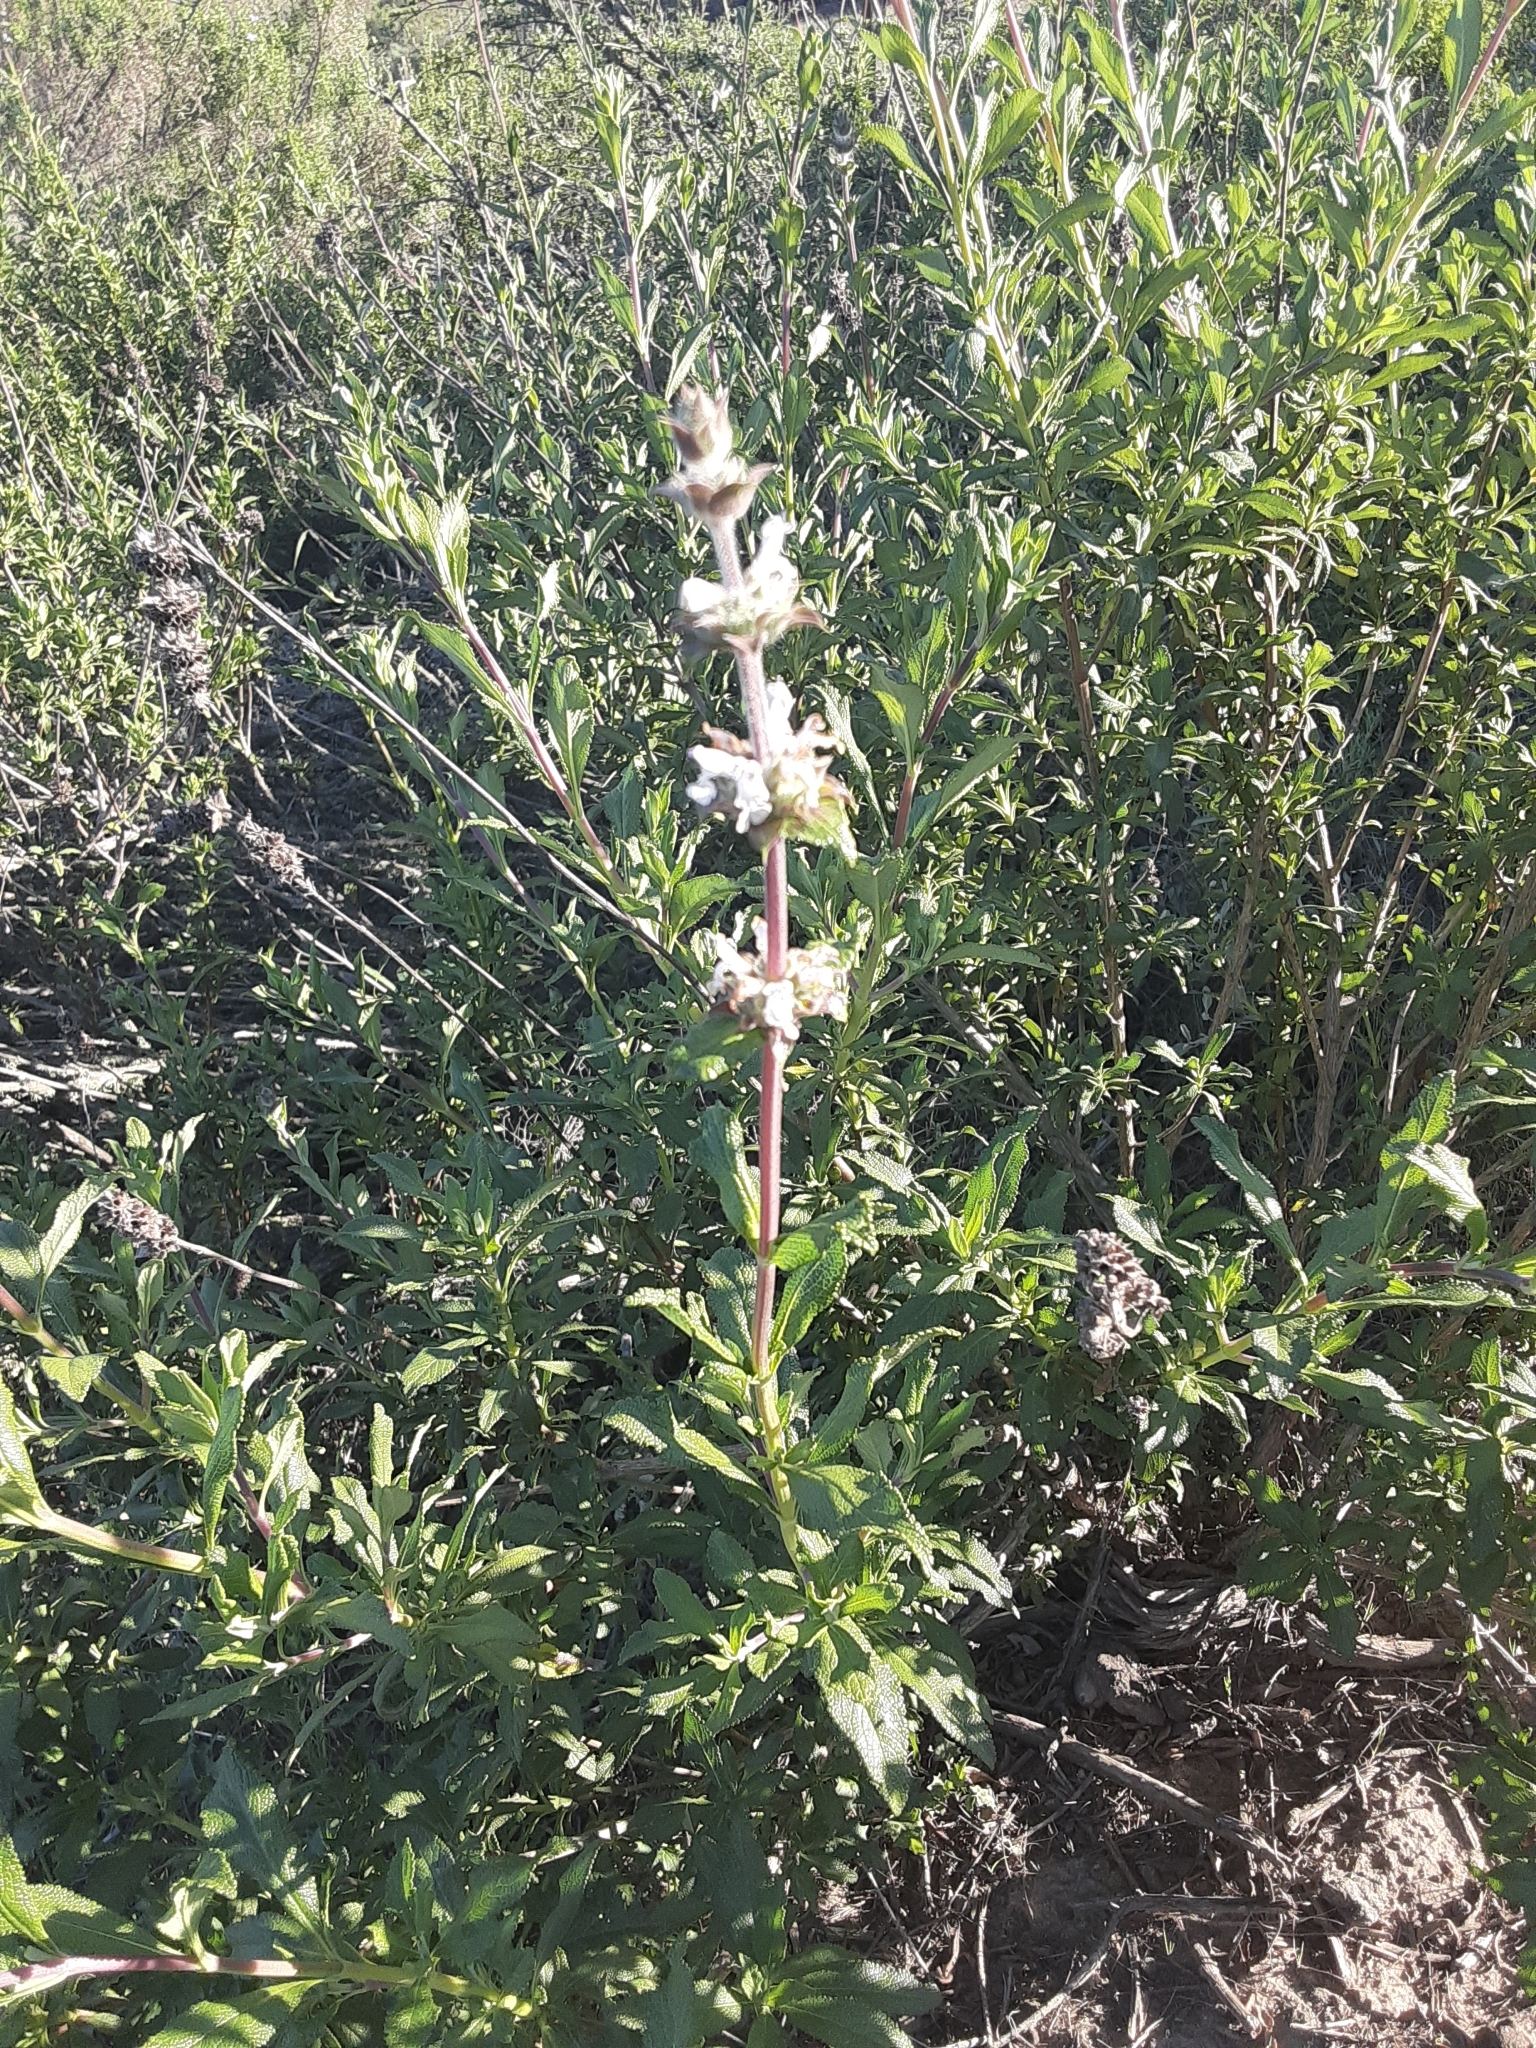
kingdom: Plantae
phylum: Tracheophyta
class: Magnoliopsida
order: Lamiales
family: Lamiaceae
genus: Salvia
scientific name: Salvia mellifera
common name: Black sage
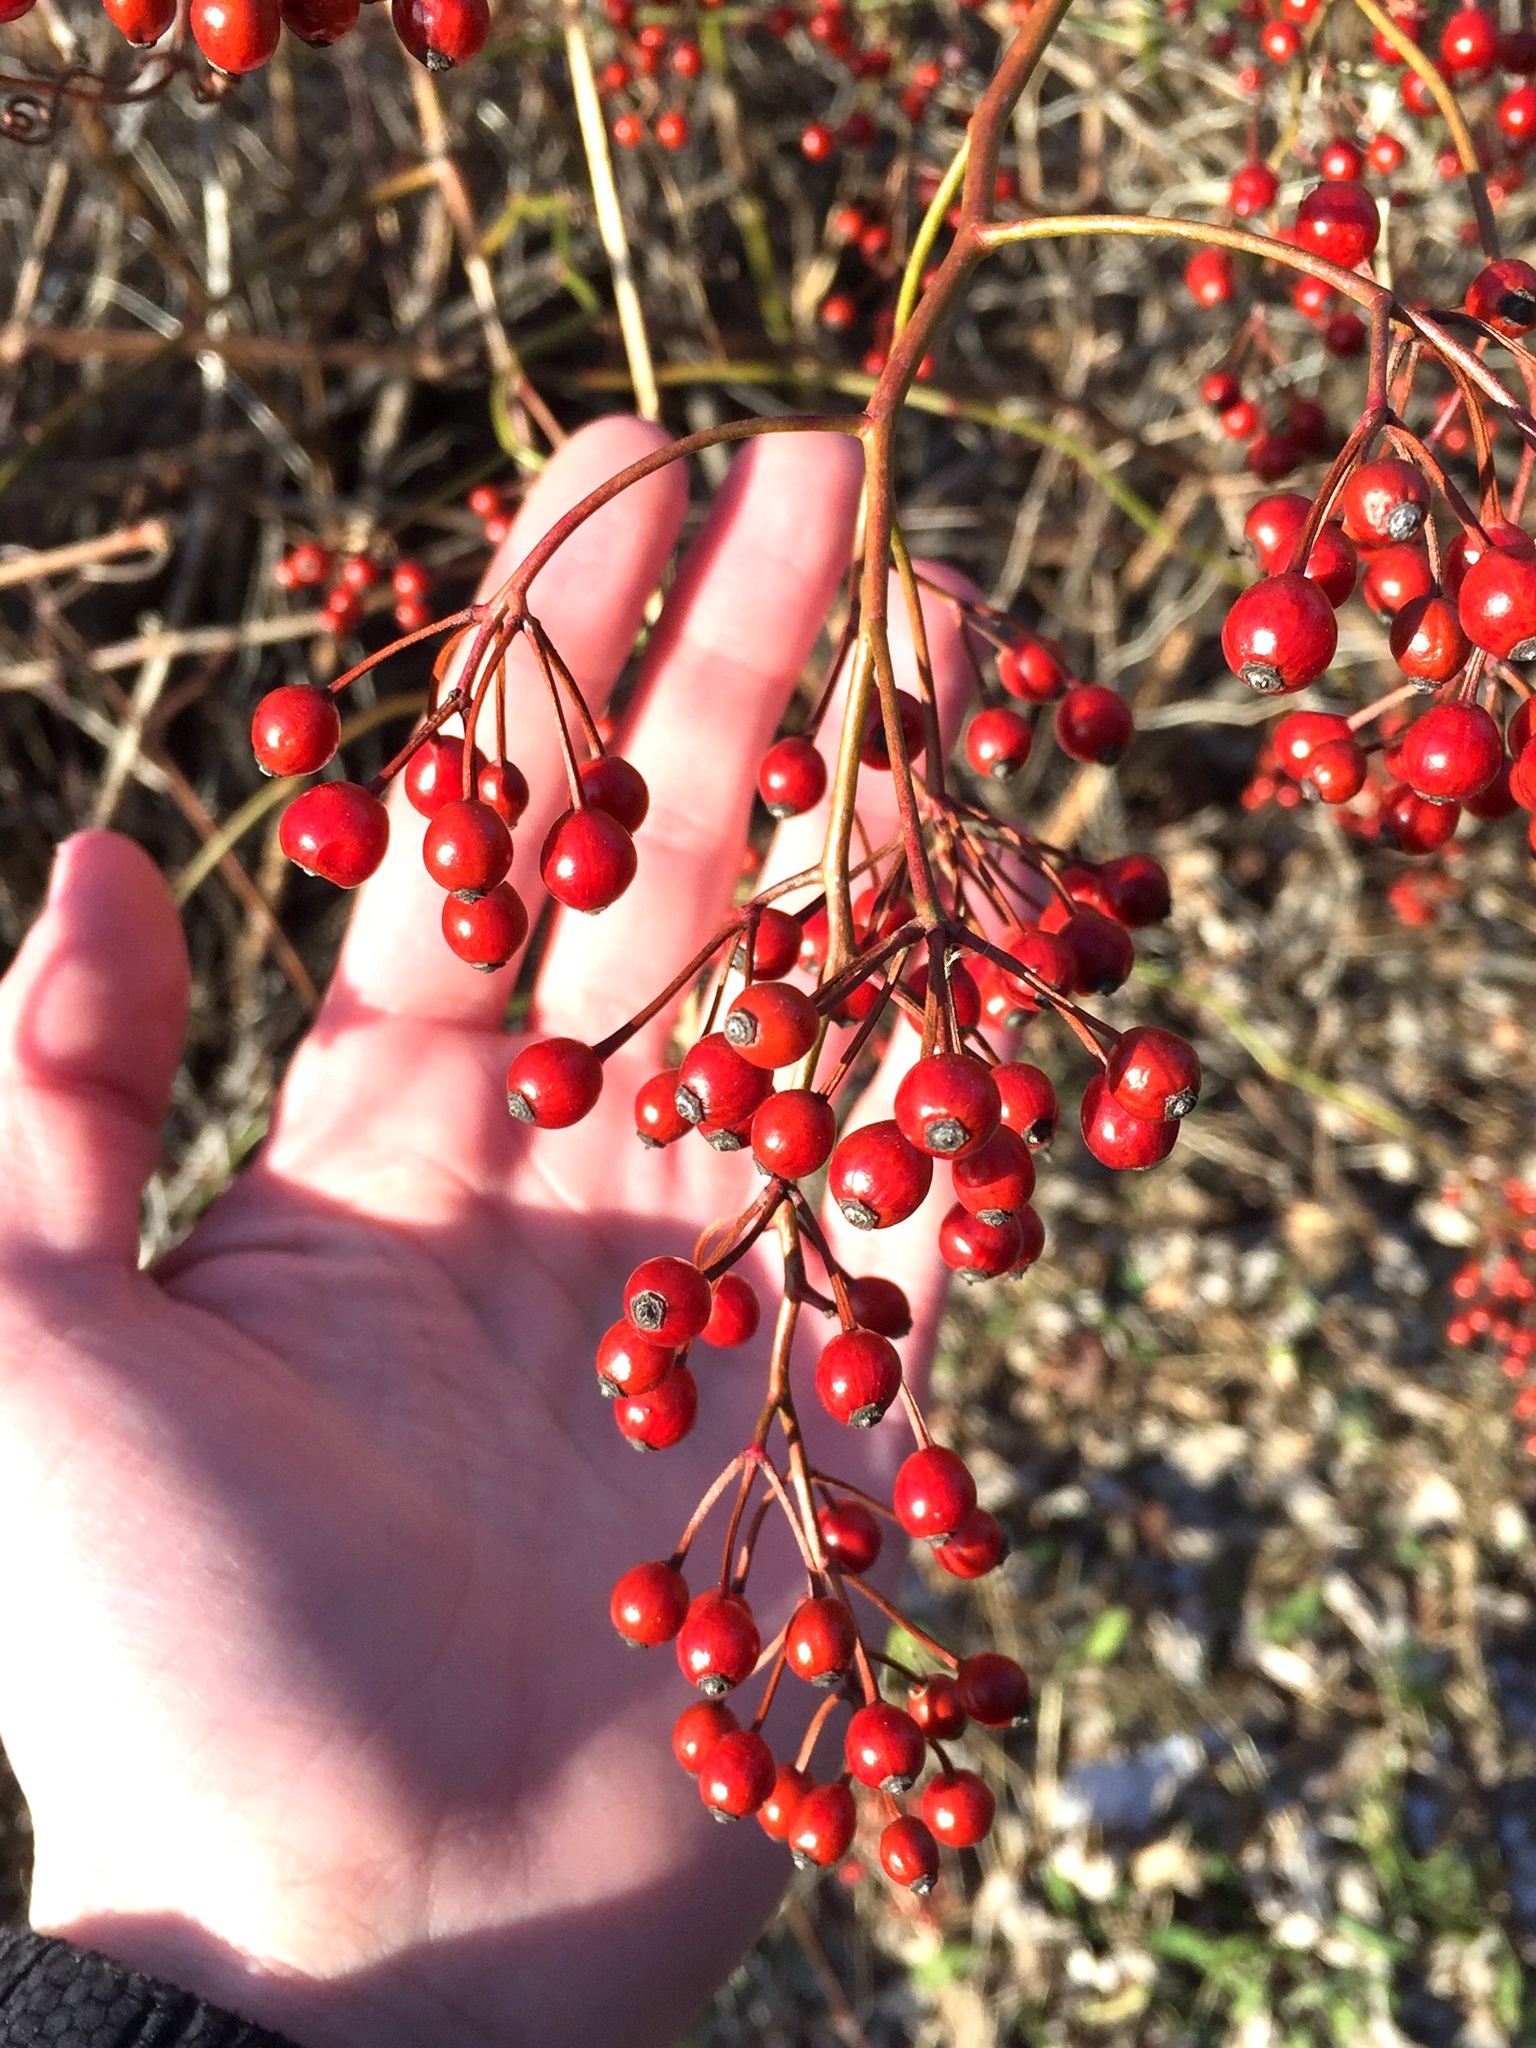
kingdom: Plantae
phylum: Tracheophyta
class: Magnoliopsida
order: Rosales
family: Rosaceae
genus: Rosa
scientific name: Rosa multiflora
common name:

**TASK TO COMPLETE**
Write out every line of the rows above word for word, leaving out the pictures.

**TASK OUTPUT**
kingdom: Plantae
phylum: Tracheophyta
class: Magnoliopsida
order: Lamiales
family: Lamiaceae
genus: Salvia
scientific name: Salvia mellifera
common name: Black sage
kingdom: Plantae
phylum: Tracheophyta
class: Magnoliopsida
order: Rosales
family: Rosaceae
genus: Rosa
scientific name: Rosa multiflora
common name:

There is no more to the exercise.